The sale of derivatives and exchange traded notes (ETNs) referencing certain types of cryptoassets to retail consumers is to be banned under proposals outlined by the UK's Financial Conduct Authority (FCA).

In a consultation opened last week (49 page / 1.9MB PDF) the FCA said retail consumers were unable to reliably assess the value and risks of derivatives or ETNs referencing crypto-derivatives due to the nature of the underlying assets which have no inherent value, the prevalence of market abuse and financial crime in the secondary market for cryptoassets, extreme volatility in cryptoasset price movements, and the lack of a clear investment need for investment products referencing them.

It said it wanted to ban the sale, marketing and distribution to all retail consumers of all derivatives – including contracts for difference, options and futures – and ETNs that reference unregulated transferable cryptoassets by firms acting in, or from, the UK.

The consultation follows a commitment by the FCA, cited in the final report from the UK Cryptoasset Taskforce, to explore a potential ban, as well as a recent policy statement (51 page / 580KB PDF) which finalised the rules restricting the sale of CFDs and CFD-like options to retail clients. In those rules, the FCA set leverage limits of 2:1 on CFD referencing cryptocurrencies.

The moves continue a widespread effort by regulators to protect retail customers by restricting access to complex financial products, spearheaded by the European Securities and Markets Authority.

Financial regulation expert Andrew Barber of Pinsent Masons, the law firm behind Out-Law, said: “The FCA’s proposals to ban the sale of crypto-derivatives are designed to fit in with its objectives of protecting consumers and enhancing the integrity of the UK financial system. These proposals should be welcomed by the industry as most retail consumers will not fully understand the risks associated with dealing in often unregulated cryptoassets let alone the speculative activity of trading in derivatives of these assets.”

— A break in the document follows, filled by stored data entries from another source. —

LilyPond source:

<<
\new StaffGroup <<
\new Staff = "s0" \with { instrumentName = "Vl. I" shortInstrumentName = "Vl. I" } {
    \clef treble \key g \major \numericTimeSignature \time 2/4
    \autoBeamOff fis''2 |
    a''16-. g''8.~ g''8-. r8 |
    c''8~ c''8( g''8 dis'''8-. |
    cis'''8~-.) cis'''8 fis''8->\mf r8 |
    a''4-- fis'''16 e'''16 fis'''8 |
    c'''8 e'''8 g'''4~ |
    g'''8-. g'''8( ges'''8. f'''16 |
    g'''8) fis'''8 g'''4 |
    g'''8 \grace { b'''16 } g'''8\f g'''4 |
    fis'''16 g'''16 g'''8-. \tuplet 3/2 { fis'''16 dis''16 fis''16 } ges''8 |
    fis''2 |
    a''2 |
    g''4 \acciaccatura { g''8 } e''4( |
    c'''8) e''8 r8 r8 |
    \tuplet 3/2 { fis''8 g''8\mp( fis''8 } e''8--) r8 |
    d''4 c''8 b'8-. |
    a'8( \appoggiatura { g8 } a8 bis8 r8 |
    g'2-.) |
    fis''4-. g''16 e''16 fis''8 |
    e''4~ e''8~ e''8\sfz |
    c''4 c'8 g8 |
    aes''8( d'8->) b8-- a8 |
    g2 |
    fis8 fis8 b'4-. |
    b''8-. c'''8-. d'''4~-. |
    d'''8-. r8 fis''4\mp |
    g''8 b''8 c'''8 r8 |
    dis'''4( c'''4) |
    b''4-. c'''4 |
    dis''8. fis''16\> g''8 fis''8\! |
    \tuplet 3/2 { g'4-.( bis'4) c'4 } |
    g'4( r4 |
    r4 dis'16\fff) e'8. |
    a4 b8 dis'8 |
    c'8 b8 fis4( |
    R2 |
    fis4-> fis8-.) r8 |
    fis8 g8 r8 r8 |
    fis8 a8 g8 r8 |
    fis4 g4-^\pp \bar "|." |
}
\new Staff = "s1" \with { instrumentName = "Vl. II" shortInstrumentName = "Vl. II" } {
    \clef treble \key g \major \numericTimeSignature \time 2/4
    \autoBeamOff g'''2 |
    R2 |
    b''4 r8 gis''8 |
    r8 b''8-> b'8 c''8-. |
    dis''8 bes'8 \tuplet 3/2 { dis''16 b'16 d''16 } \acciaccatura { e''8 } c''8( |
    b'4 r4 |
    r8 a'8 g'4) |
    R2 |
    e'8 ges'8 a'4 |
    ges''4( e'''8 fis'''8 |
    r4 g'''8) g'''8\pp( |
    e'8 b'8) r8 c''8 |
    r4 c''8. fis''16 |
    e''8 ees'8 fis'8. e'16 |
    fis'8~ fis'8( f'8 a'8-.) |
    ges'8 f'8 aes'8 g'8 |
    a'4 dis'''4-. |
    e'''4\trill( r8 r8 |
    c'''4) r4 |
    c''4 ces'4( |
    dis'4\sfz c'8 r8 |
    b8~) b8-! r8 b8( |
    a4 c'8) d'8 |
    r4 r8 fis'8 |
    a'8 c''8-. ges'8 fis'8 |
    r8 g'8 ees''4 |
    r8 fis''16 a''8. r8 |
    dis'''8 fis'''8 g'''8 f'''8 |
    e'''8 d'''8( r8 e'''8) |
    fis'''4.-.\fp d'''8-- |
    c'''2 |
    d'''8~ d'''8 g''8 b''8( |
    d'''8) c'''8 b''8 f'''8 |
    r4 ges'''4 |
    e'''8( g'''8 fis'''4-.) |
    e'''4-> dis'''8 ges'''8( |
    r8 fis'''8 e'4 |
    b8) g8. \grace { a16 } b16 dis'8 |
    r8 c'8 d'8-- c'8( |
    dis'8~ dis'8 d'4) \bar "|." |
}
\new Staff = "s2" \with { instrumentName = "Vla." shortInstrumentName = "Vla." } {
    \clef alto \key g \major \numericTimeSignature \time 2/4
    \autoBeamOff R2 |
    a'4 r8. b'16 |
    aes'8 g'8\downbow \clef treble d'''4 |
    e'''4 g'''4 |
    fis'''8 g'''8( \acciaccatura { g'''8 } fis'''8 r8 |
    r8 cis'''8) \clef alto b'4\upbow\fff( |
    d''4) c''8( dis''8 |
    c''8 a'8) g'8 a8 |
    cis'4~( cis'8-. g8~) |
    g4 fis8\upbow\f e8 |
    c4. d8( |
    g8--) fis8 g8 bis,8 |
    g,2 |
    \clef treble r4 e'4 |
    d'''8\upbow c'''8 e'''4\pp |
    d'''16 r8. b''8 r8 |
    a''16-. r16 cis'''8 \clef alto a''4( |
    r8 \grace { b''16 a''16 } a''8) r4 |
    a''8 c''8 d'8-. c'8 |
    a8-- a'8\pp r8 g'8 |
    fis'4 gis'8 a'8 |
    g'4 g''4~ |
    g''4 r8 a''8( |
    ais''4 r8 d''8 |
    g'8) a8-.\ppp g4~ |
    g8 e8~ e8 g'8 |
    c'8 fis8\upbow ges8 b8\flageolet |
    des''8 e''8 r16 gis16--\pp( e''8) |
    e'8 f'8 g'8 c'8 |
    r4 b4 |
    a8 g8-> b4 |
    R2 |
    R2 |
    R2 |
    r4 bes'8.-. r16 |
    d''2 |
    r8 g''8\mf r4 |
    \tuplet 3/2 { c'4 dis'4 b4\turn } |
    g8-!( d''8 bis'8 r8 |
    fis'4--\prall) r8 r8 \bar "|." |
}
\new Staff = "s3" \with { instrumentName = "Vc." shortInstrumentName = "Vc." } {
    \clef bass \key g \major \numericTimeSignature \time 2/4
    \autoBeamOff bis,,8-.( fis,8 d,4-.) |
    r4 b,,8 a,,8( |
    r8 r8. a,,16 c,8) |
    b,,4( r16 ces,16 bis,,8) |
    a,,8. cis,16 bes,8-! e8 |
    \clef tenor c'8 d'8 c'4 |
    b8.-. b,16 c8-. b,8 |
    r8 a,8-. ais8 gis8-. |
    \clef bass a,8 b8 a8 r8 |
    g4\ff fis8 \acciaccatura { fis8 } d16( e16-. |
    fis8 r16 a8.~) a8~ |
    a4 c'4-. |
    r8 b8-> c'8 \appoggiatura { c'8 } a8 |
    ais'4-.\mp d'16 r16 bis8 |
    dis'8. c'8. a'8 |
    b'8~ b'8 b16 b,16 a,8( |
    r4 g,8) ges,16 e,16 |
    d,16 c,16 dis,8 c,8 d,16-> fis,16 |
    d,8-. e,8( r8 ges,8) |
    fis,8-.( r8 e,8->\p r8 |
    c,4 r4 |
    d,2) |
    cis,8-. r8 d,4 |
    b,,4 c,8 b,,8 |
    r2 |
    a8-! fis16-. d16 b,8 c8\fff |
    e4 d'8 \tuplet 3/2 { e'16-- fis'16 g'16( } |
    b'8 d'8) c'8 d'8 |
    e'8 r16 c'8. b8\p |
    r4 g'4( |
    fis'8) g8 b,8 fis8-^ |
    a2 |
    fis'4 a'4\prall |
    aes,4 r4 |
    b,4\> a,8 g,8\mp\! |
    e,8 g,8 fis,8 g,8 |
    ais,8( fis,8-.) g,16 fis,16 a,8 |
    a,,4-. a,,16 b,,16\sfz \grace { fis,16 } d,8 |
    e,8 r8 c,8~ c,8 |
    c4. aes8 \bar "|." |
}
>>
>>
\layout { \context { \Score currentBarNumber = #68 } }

“The proposals should not come as a surprise to the industry given the FCA had already worked to restrict CFDs and binary options sold to retail clients. Any ban will likely have the desired effect of reducing the opportunities for consumers to suffer large losses from this emerging asset class,” Barber said.

The regulator said it estimated the potential benefit to retail consumers from banning crypto-derivatives would range from between £75 million to £234.3m a year.

The FCA said while the market remained small, there is growing evidence that cryptoassets are causing harm to consumers.

The FCA consulted earlier this year on proposed regulatory guidance on cryptoassets, and plans to publish final guidance later this year.